__SELECTED EXTRACT__

[Start of Attachment]

Can someone give me a hint on how to solve this problem?

Question

Problem with indefinite integral, can someone give a hint to do right substitute?

$$ \int \left(\frac{x^{\frac{1}{3}}-1}{x}\right)^{\frac{5}{3}}dx$$

Answer 1

Try $x=t^3$, then $t-1 = y^3$ and use Ostrogradsky approach afterwards.

Answer 2

By setting $x=y^3$ we have $dx=3y^2dy$ and $$ \int\left(\frac{x^{1/3}-1}{x}\right)^{5/3}\,dx = 3\int \frac{(y-1)^{5/3}}{y^3}\,dy $$ By setting $y=1+z^3$ the last integral turns into: $$ 9 \int \frac{z^7}{(1+z^3)^3}\,dz $$ and by partial fraction decomposition (yes, that is tedious but algorithmic) the last integral equals

$$\small \frac{1}{6} \left[\frac{9 z^2}{\left(1+z^3\right)^2}-\frac{24 z^2}{1+z^3}+10 \sqrt{3}\arctan\left(\frac{2z-1}{\sqrt{3}}\right)-10\log(z+1)+5\log\left(1-z+z^2\right)\right] $$

[End of Attachment]

__GOAL OF THE EXERCISE__
Please reproduce word for word the part of the integral thread between "Problem with indefinite" and "Ostrogradsky approach afterwards.", inclusive.

__INFORMATION SUPPLIED__

[Start of Attachment]

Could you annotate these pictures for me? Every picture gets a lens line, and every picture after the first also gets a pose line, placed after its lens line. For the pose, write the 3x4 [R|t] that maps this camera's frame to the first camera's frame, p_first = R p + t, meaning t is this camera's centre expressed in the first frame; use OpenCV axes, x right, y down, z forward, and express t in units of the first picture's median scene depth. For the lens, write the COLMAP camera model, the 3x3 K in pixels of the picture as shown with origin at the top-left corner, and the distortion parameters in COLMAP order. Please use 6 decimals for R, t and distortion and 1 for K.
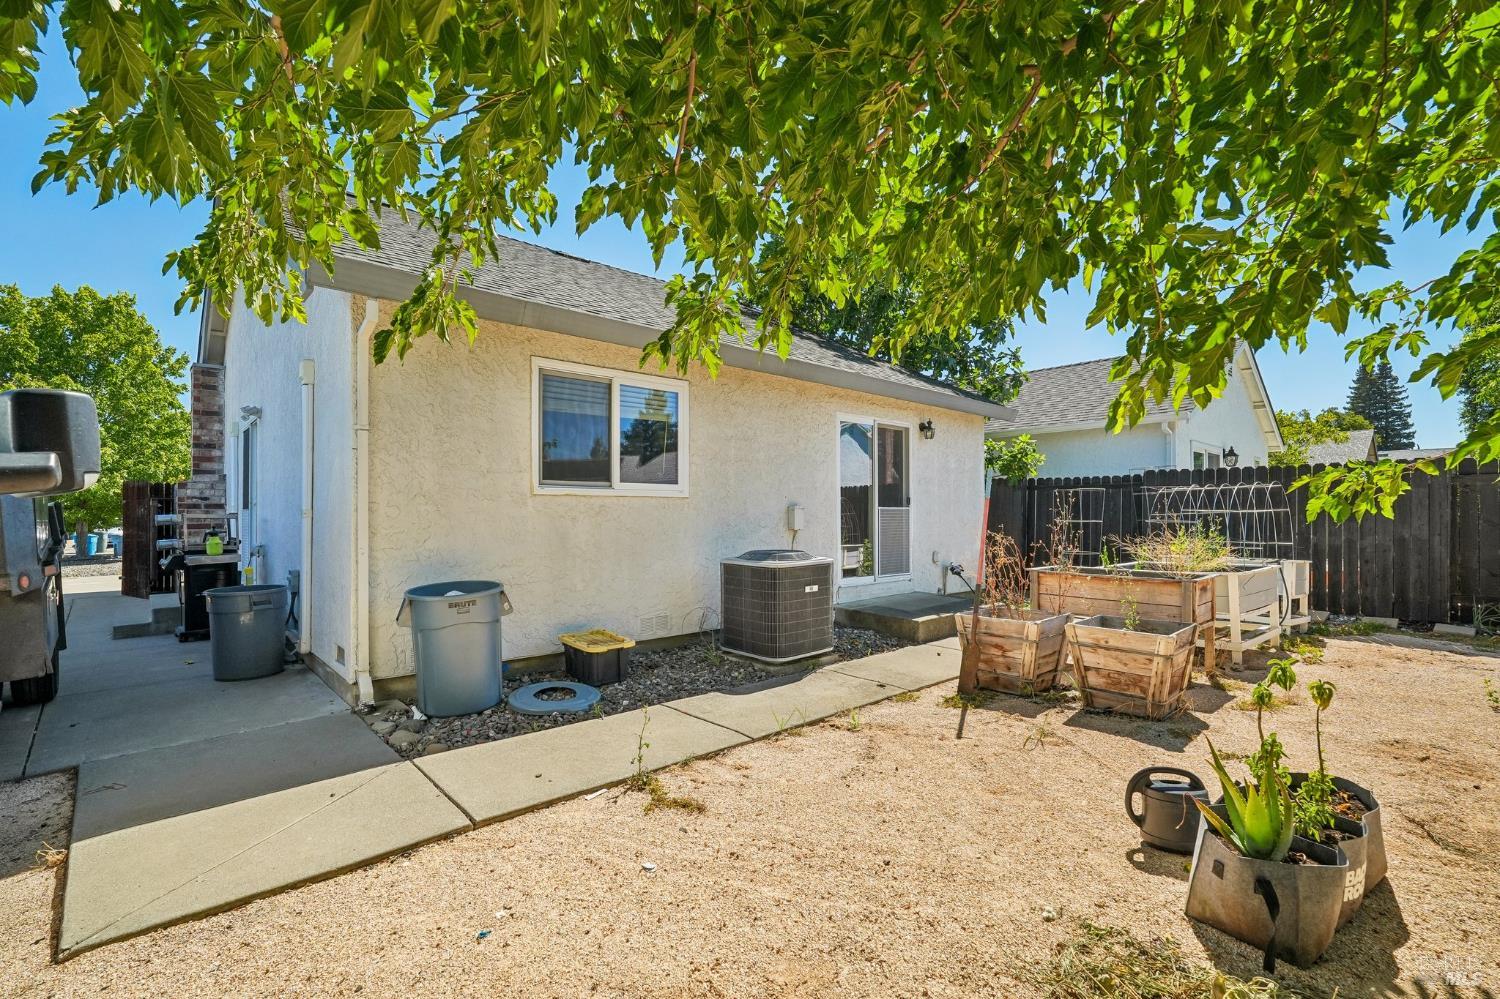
lens RADIAL K [[692.1, 0, 746.5], [0, 692.1, 510.4], [0, 0, 1]] dist [-0.001032, -0.000354]
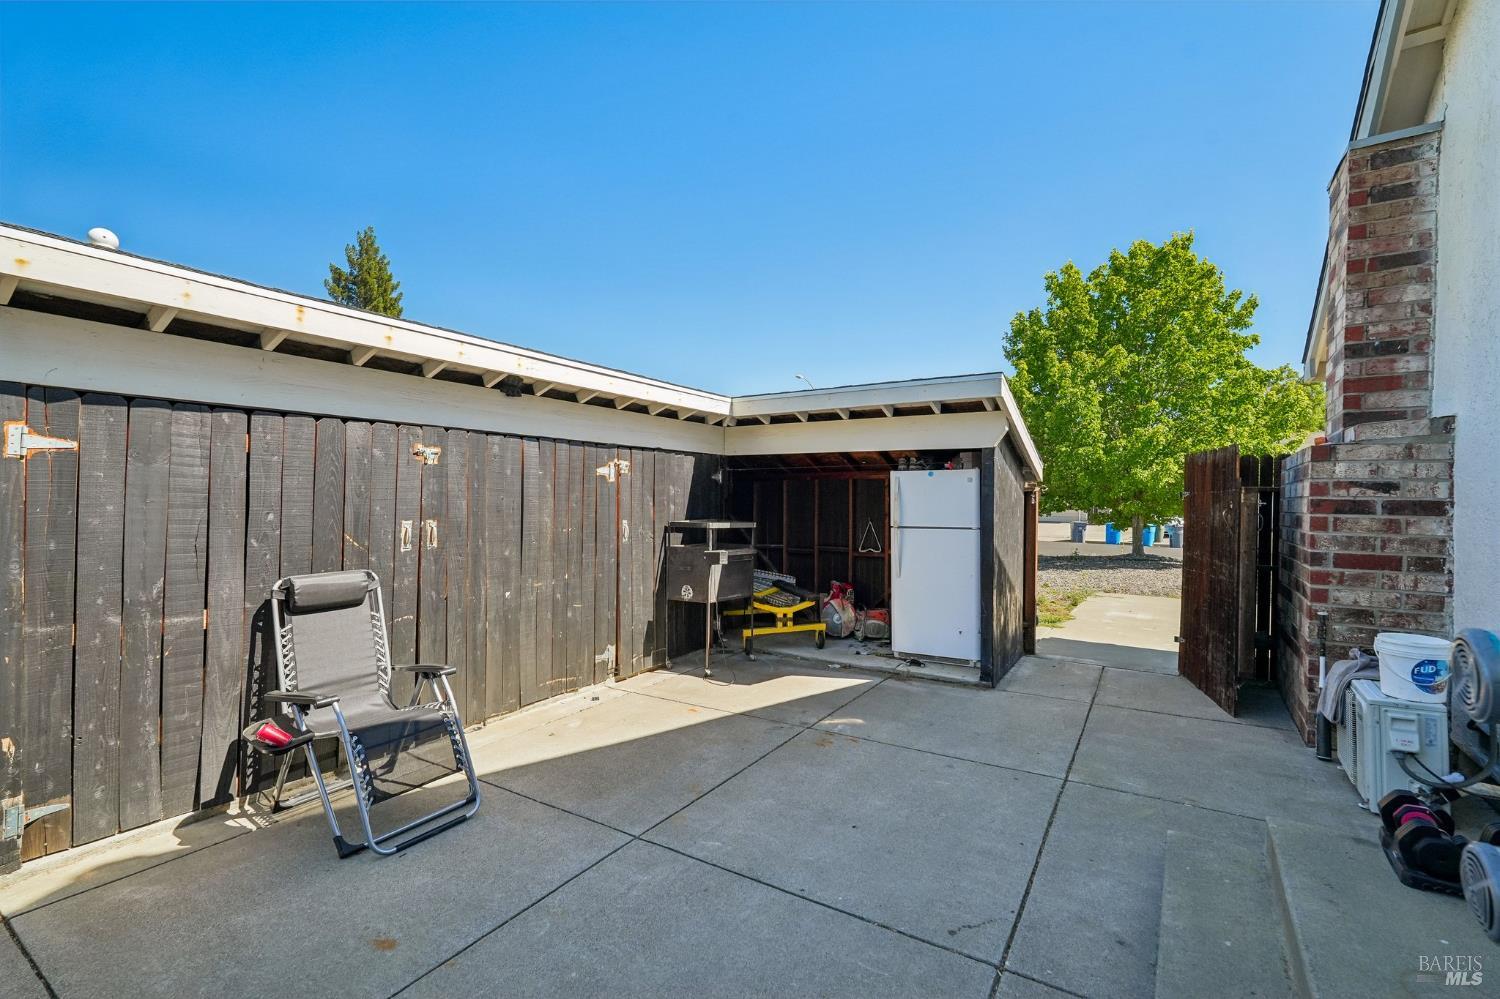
lens RADIAL K [[658.1, 0, 750.0], [0, 658.1, 499.5], [0, 0, 1]] dist [0.000858, 0.000306]
pose [[0.259281, 0.001153, -0.965801, -0.513477], [-0.001175, 0.999999, 0.000878, -0.009522], [0.965801, 0.000907, 0.259282, 0.560753]]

[End of Attachment]

__RESULT OF THE EXERCISE__
Problem with indefinite integral, can someone give a hint to do right substitute?

$$ \int \left(\frac{x^{\frac{1}{3}}-1}{x}\right)^{\frac{5}{3}}dx$$

Answer 1

Try $x=t^3$, then $t-1 = y^3$ and use Ostrogradsky approach afterwards.